The rupture of hydrogels and swellable elastomers involves large deformations, and there exists a large literature devoted to their experimental characterization including methods for measuring and enhancing fracture toughness. Analytical investigations of the fracture of hydrogels have recognized the importance of large deformations and the contributions of liquid flow, but they have largely been restricted to plane-strain formulations that ignore through-thickness effects. In this paper, boundary–initial value problems for cracked specimens are solved in plane-strain and three dimensions for both permeable and impermeable boundary conditions and various rates of loading. The transient stress, strain and chemical potential fields near the crack tip/front are found to be notably different than the asymptotic solutions of linear poroelasticity and large deformation plane-strain formulations. The energy release rate is computed using a poroelastic path-independent integral ( J ∗ ), and generally that also is a function of the liquid flow. It is shown for moderately thin three-dimensional specimens that liquid flow is largely in the out-of-plane direction under permeable boundaries and largely in-plane for impermeable boundaries; thus, liquid flow makes larger contributions to the energy release in the latter.
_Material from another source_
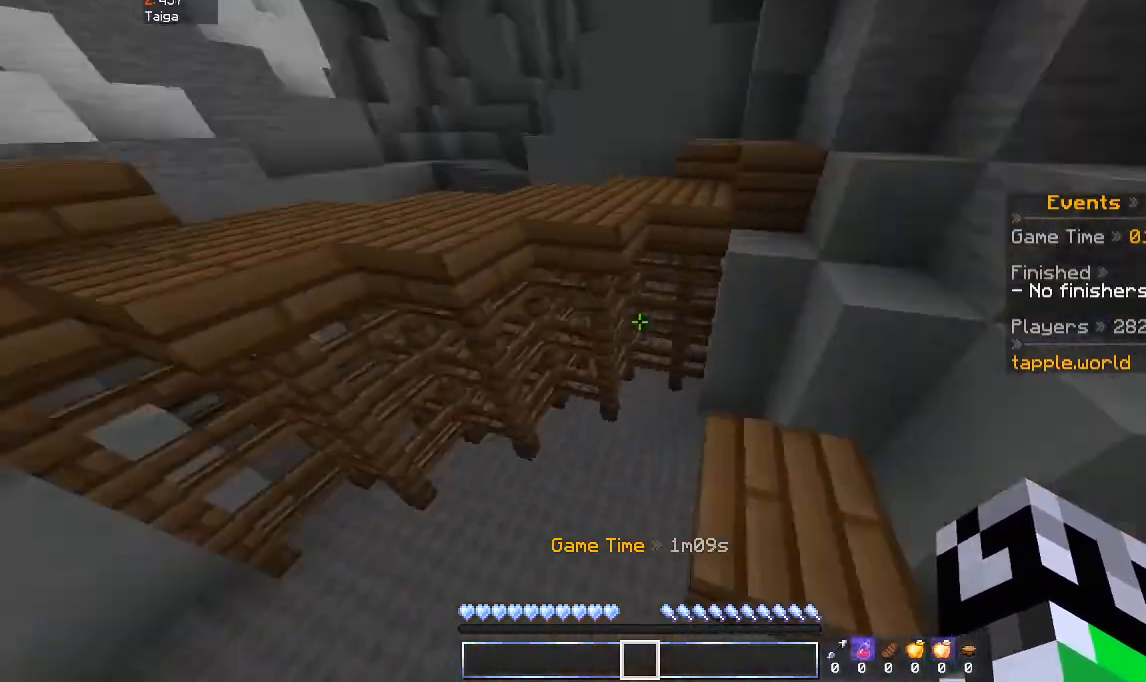
{"keys": ["w"], "mouse": [], "events": [[233, "a", "up"], [233, "space", "down"], [433, "space", "up"]]}
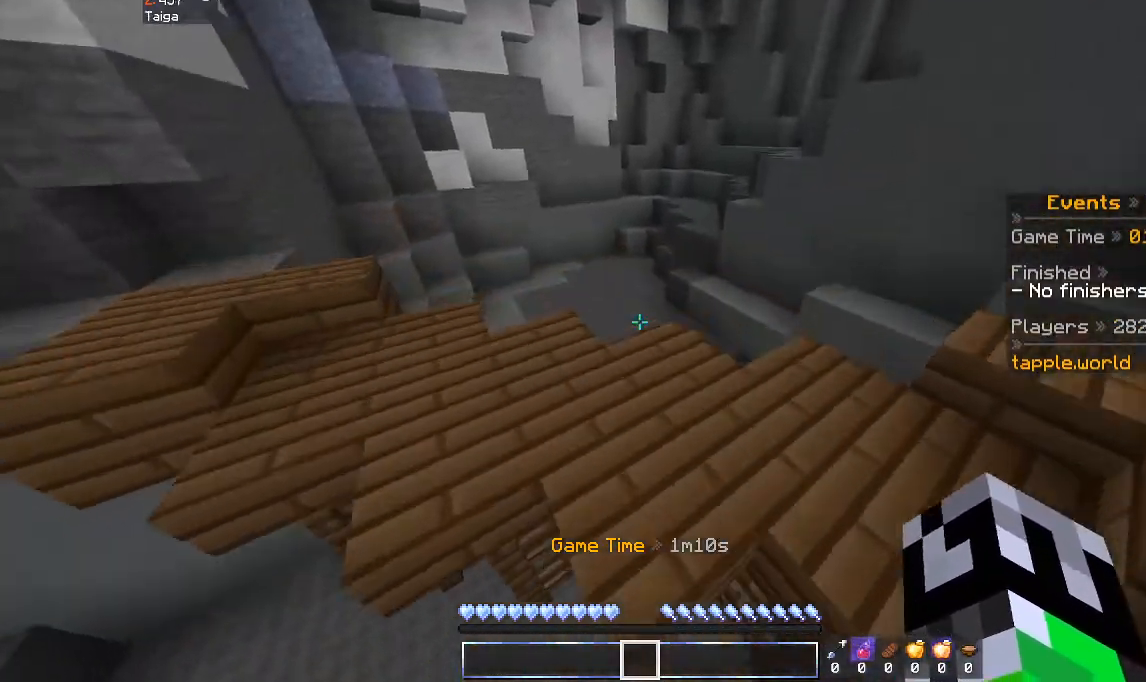
{"keys": ["space", "w"], "mouse": [], "events": [[400, "space", "down"]]}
In agreement with experiments, the energy release rate tends to be larger at higher loading rates due to the contributions of liquid flow. Finally, criteria for crack growth based on the critical stretch ahead of the crack are adopted to predict the critical energy release rate as a function of solid volume fraction, and the possibility of a non-monotone dependence of energy release on solid volume fraction is uncovered. The methods presented in this paper can be utilized to analyze a wide variety of problems in the rupture of hydrogels including applications to soft tissues and fibrous gels.